====== Records for this exercise ======

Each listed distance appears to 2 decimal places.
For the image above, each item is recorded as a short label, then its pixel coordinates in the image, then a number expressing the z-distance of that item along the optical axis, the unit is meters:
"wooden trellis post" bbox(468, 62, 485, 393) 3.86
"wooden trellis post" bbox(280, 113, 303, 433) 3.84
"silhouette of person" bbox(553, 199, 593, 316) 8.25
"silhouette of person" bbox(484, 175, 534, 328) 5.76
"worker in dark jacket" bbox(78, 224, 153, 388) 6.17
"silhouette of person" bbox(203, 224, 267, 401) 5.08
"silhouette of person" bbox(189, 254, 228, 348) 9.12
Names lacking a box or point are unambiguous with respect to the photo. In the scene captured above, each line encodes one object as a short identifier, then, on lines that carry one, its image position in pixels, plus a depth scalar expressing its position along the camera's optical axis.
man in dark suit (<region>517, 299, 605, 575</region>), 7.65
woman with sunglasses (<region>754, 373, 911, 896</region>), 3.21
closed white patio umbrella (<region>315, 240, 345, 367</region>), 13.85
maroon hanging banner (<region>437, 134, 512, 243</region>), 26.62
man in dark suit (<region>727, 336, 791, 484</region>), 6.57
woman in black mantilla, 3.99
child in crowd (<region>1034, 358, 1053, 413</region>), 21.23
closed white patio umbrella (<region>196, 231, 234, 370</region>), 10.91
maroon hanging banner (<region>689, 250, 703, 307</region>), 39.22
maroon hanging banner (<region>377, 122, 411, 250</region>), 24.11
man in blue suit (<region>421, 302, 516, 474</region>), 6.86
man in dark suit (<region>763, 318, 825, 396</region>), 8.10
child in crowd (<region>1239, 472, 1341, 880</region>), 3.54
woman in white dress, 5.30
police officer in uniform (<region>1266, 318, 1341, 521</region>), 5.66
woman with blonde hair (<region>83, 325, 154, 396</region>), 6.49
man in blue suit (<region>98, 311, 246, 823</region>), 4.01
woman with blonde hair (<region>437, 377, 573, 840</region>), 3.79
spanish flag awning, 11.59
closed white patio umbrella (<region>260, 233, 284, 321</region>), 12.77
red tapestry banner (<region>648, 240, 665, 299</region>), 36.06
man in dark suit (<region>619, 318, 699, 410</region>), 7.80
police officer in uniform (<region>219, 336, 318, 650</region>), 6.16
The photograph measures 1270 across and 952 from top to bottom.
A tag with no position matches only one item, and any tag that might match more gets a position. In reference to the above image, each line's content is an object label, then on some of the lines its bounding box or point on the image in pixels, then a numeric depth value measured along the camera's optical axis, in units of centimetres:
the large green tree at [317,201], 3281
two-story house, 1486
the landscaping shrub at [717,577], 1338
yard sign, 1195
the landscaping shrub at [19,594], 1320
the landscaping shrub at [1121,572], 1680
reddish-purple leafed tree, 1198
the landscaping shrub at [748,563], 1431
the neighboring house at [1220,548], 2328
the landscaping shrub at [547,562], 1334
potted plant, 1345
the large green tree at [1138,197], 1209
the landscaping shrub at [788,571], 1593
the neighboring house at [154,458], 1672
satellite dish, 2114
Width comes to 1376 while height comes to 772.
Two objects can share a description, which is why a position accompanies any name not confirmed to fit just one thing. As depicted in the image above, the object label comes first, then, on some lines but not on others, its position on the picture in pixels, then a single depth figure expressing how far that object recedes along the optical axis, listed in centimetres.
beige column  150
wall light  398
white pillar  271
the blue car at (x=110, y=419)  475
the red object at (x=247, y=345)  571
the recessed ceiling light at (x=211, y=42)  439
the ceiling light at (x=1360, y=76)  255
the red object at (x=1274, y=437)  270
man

======

Exercise aim: Each record above should be repeated exactly.

Written reply:
Each listed distance appears to 2 decimal places.
For the image above, each item is recorded as a short label, then its pixel coordinates in the image, then a number expressing the z-distance of that item along the optical axis, the unit is meters:
"wooden trellis post" bbox(468, 62, 485, 393) 3.86
"wooden trellis post" bbox(280, 113, 303, 433) 3.84
"silhouette of person" bbox(553, 199, 593, 316) 8.25
"silhouette of person" bbox(484, 175, 534, 328) 5.76
"worker in dark jacket" bbox(78, 224, 153, 388) 6.17
"silhouette of person" bbox(203, 224, 267, 401) 5.08
"silhouette of person" bbox(189, 254, 228, 348) 9.12
Names lacking a box or point are unambiguous with respect to the photo. In the scene captured above, each line encodes one object as a short identifier, then, on lines that carry one, its image position in pixels, plus a depth scalar expressing its position along the camera's optical axis.
man in dark suit (<region>517, 299, 605, 575</region>), 7.65
woman with sunglasses (<region>754, 373, 911, 896</region>), 3.21
closed white patio umbrella (<region>315, 240, 345, 367</region>), 13.85
maroon hanging banner (<region>437, 134, 512, 243</region>), 26.62
man in dark suit (<region>727, 336, 791, 484</region>), 6.57
woman in black mantilla, 3.99
child in crowd (<region>1034, 358, 1053, 413</region>), 21.23
closed white patio umbrella (<region>196, 231, 234, 370</region>), 10.91
maroon hanging banner (<region>689, 250, 703, 307</region>), 39.22
maroon hanging banner (<region>377, 122, 411, 250</region>), 24.11
man in blue suit (<region>421, 302, 516, 474</region>), 6.86
man in dark suit (<region>763, 318, 825, 396</region>), 8.10
child in crowd (<region>1239, 472, 1341, 880</region>), 3.54
woman in white dress, 5.30
police officer in uniform (<region>1266, 318, 1341, 521</region>), 5.66
woman with blonde hair (<region>83, 325, 154, 396</region>), 6.49
man in blue suit (<region>98, 311, 246, 823</region>), 4.01
woman with blonde hair (<region>437, 377, 573, 840</region>), 3.79
spanish flag awning, 11.59
closed white patio umbrella (<region>260, 233, 284, 321</region>), 12.77
red tapestry banner (<region>648, 240, 665, 299</region>), 36.06
man in dark suit (<region>619, 318, 699, 410</region>), 7.80
police officer in uniform (<region>219, 336, 318, 650</region>), 6.16
The photograph measures 1270 across and 952 from top to bottom.
A tag with no position matches only one item, and any tag that might match more gets a position. In reference to the above image, each line's content is an object label, then on some of the lines its bounding box or point on the image in pixels, then a numeric depth value measured along the camera's optical axis, in units of centimetres:
the large green tree at [317,201], 3281
two-story house, 1486
the landscaping shrub at [717,577], 1338
yard sign, 1195
the landscaping shrub at [19,594], 1320
the landscaping shrub at [1121,572], 1680
reddish-purple leafed tree, 1198
the landscaping shrub at [748,563], 1431
the neighboring house at [1220,548], 2328
the landscaping shrub at [547,562], 1334
potted plant, 1345
the large green tree at [1138,197], 1209
the landscaping shrub at [788,571], 1593
the neighboring house at [154,458], 1672
satellite dish, 2114
Width comes to 1376 while height comes to 772.
Two objects can share a description, which is why a position accompanies any name not confirmed to fit just one thing. As depicted in the image above, the object label comes first, then, on some lines but not on others, its position on the picture in pixels, then a single depth figure expressing how far that object recedes along the optical axis, listed in centimetres.
beige column  150
wall light  398
white pillar  271
the blue car at (x=110, y=419)  475
the red object at (x=247, y=345)  571
the recessed ceiling light at (x=211, y=42)  439
the ceiling light at (x=1360, y=76)  255
the red object at (x=1274, y=437)  270
man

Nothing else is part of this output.